The consequence: If an inserted pre-image has a higher RecordId that the highest RecordId tracked by the truncate markers, the pre-image won't be removed until the next insert.
For example, suppose:
- The 'lastApplied' timestamp is at TS(5), captured in snapshot0.
- Truncate marker generation begins, sees 4 documents with nsUUID0 at snapshot0.
- Secondary oplog batch application inserts a 5th pre-image to nsUUID0 at TS(10), but oplog application is still between batches and lastApplied hasn't been advanced.
- The insert updates the 'tenantMapEntry', serving as a placeholder until truncate marker generation is complete, with a new set of truncate markers for nsUUID0 that have _lastHighestRecordId encoding TS(10).

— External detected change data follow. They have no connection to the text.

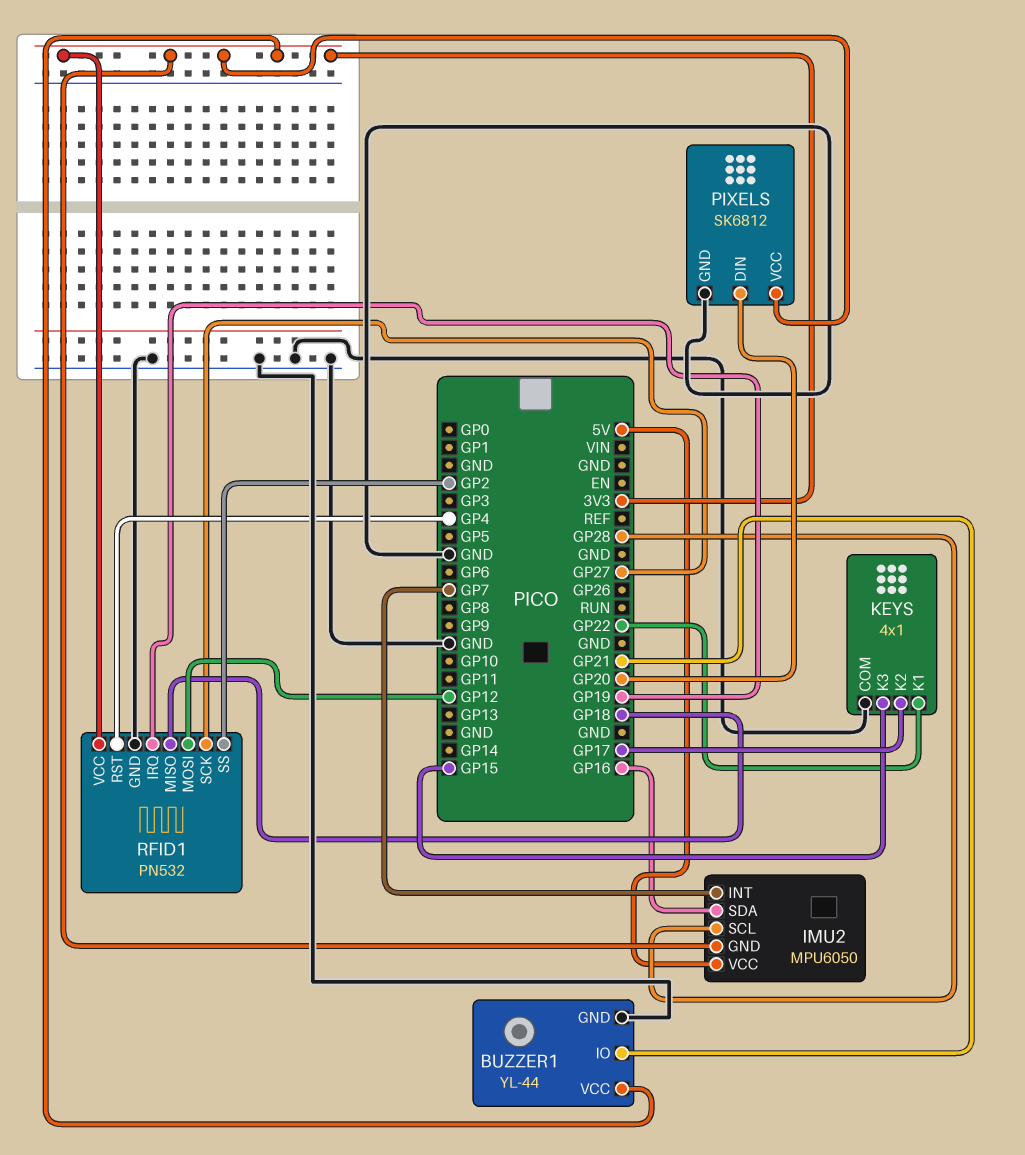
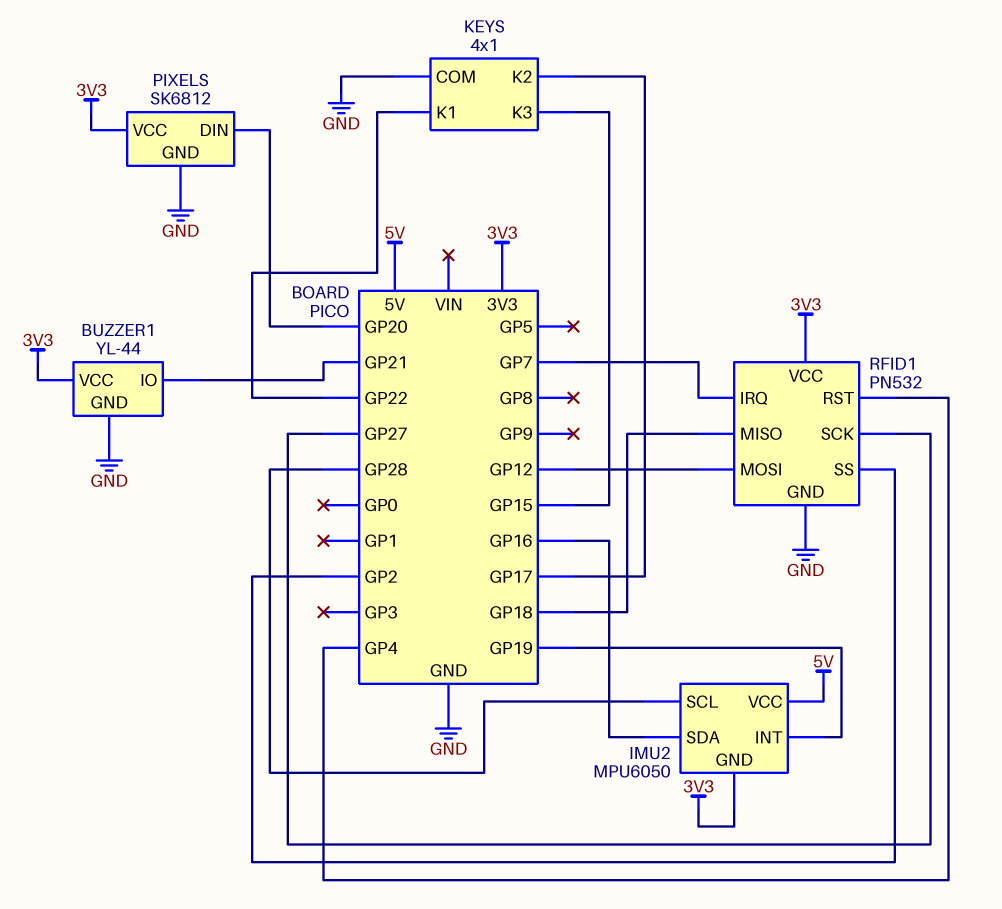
IMU2 pin INT: GP7 -> GP19
RFID1 pin IRQ: GP19 -> GP7

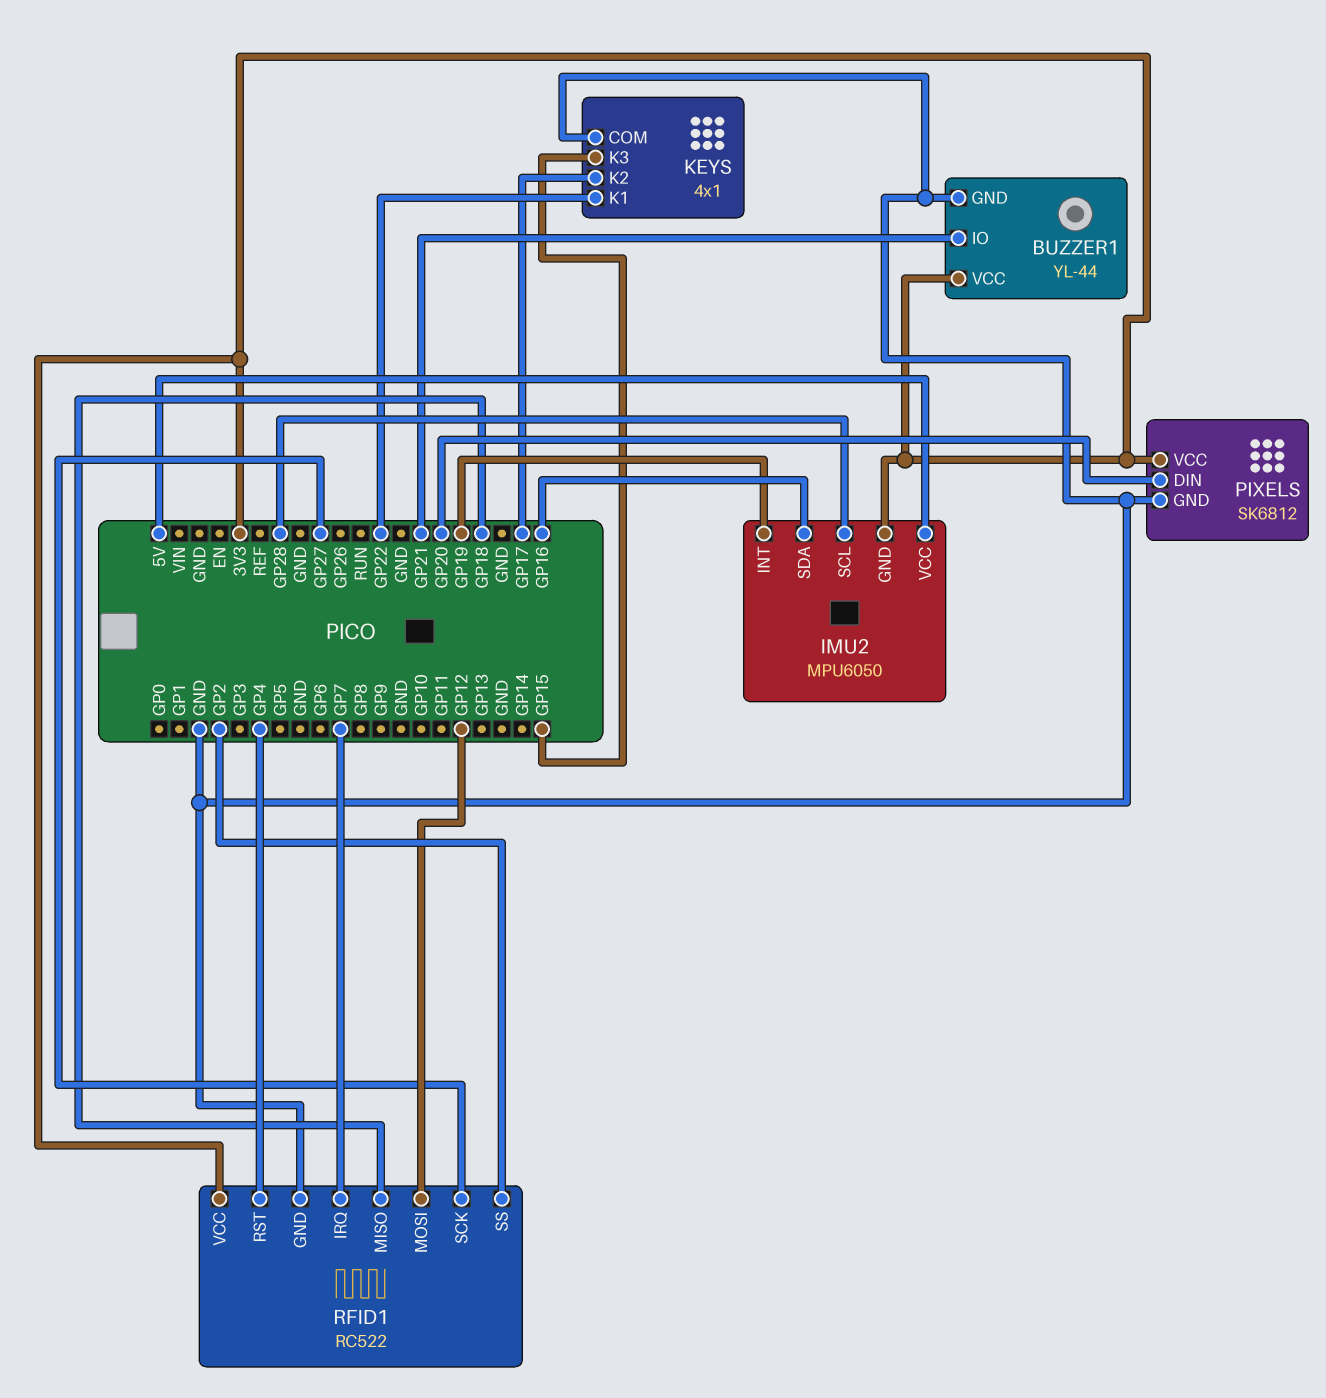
RFID1: PN532 -> RC522

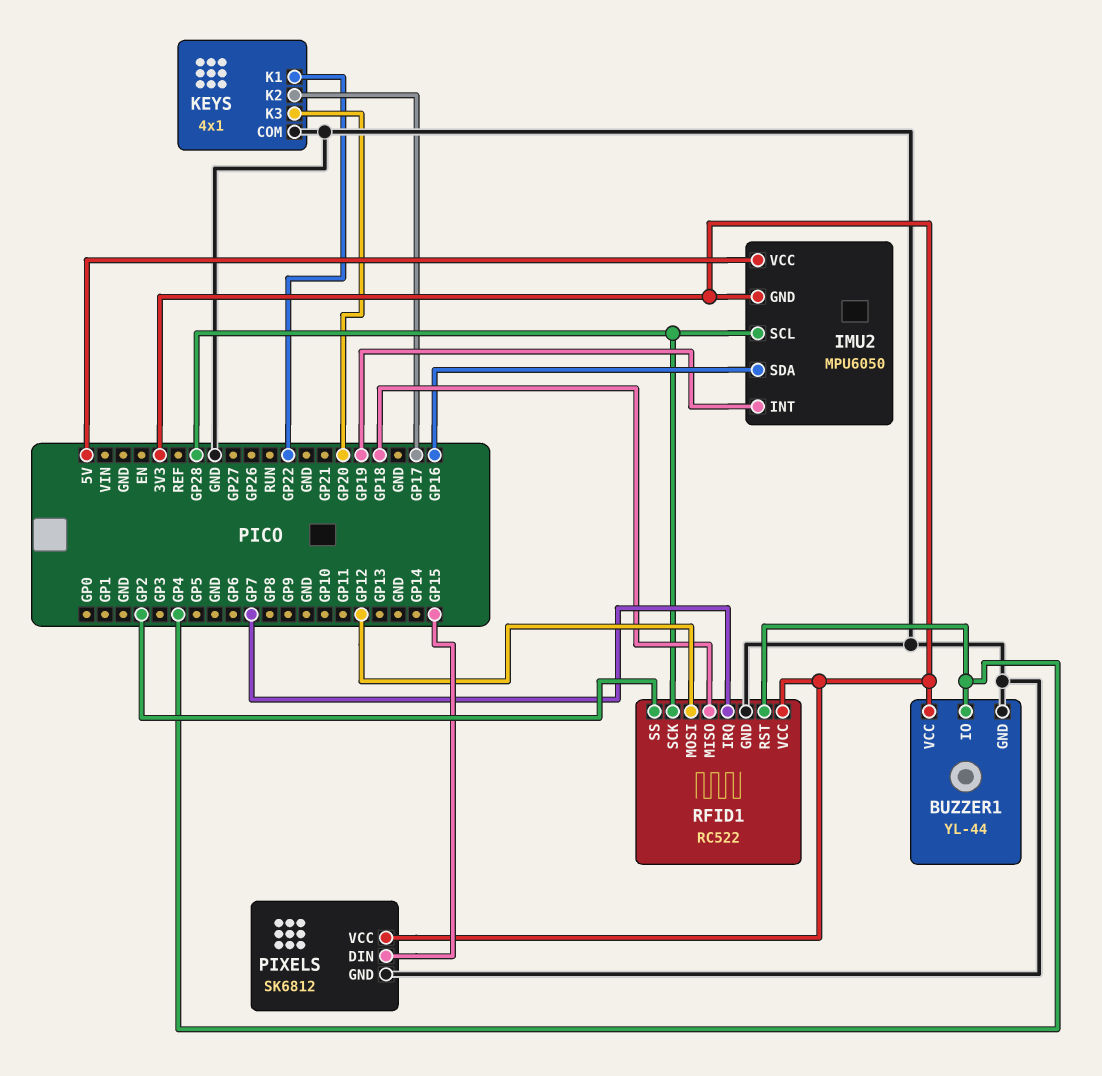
BUZZER1 pin IO: GP21 -> GP4
KEYS pin K3: GP15 -> GP20
PIXELS pin DIN: GP20 -> GP15
RFID1 pin SCK: GP27 -> GP28

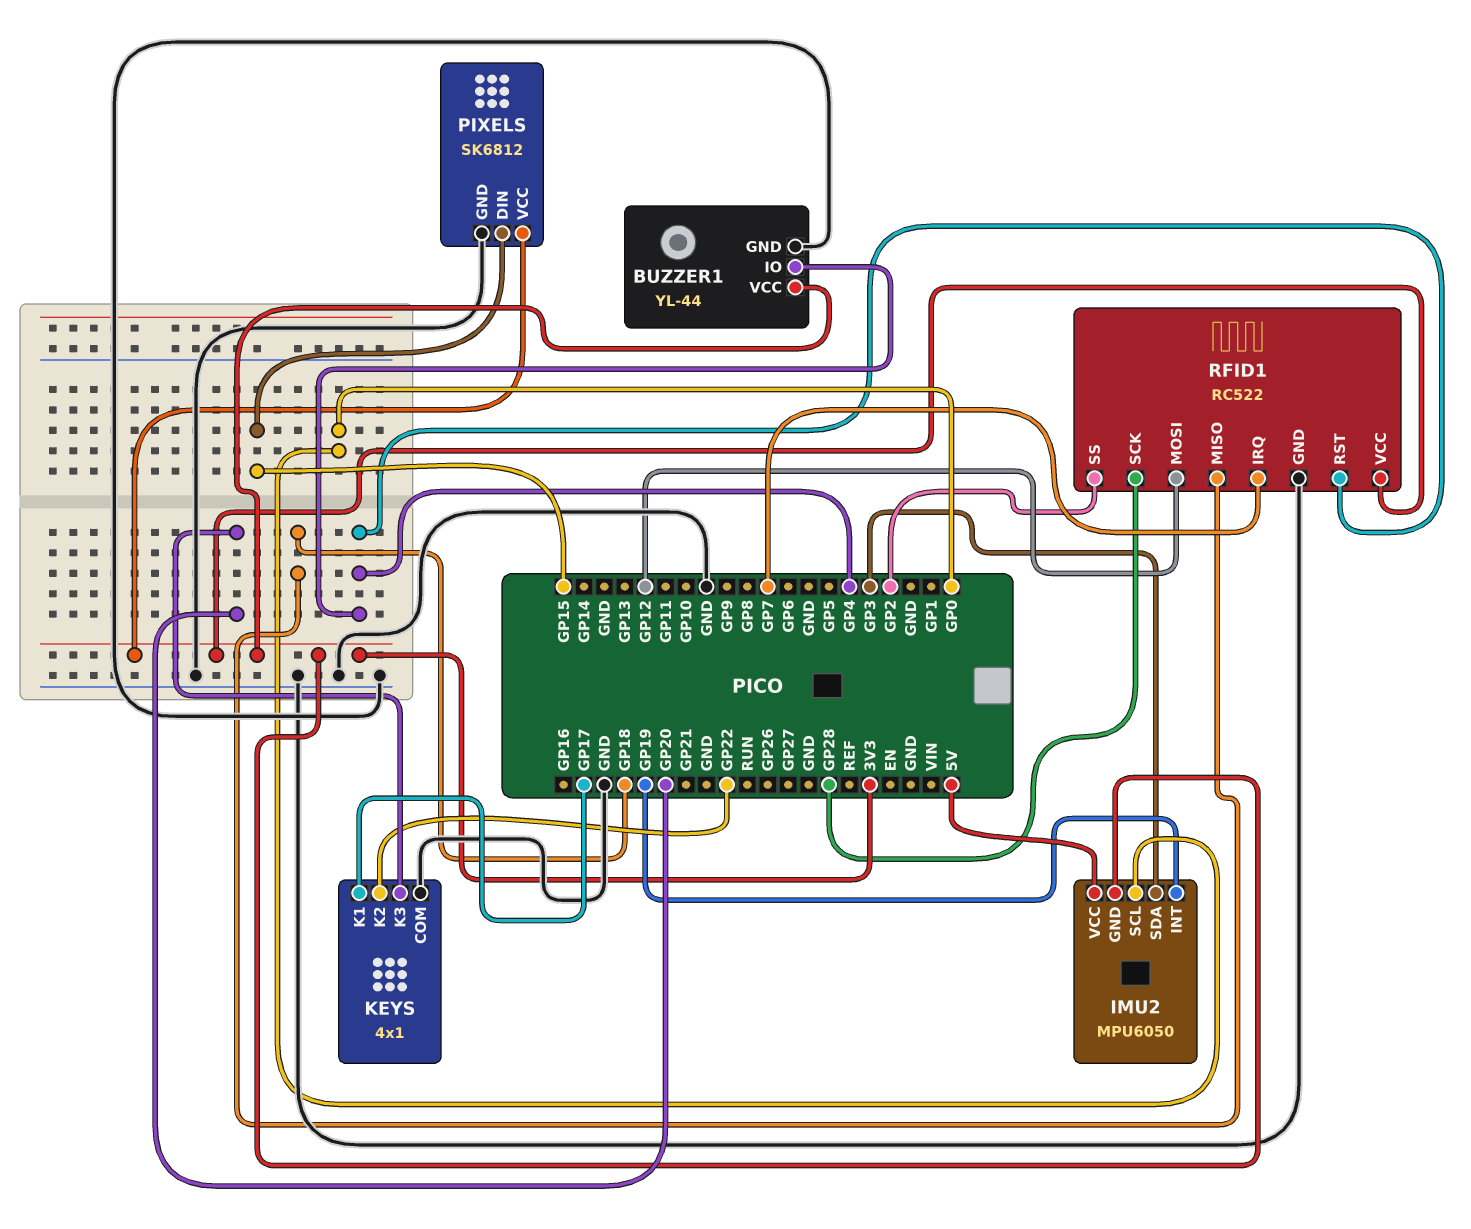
IMU2 pin SCL: GP28 -> GP0
IMU2 pin SDA: GP16 -> GP3
KEYS pin K1: GP22 -> GP17
KEYS pin K2: GP17 -> GP22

- The 'tenantMapEntry' placeholder truncate markers for nsUUID0 are overwritten because generatedTruncateMarkers also had a set of truncate markers for nsUUID0.
- Even after abandoning snapshot0, the new snapshot still reads at lastApplied TS(5) because the oplog batch application hasn't completed yet.
- Thus, the truncate markers never track the 5th document inserted into the pre-images collection.
- If the truncate markers for nsUUID0 don't include the 5th pre-image, the 5th pre-image won't be removed until another pre-image for nsUUID0 is inserted, and updates the _lastHighestRecordId.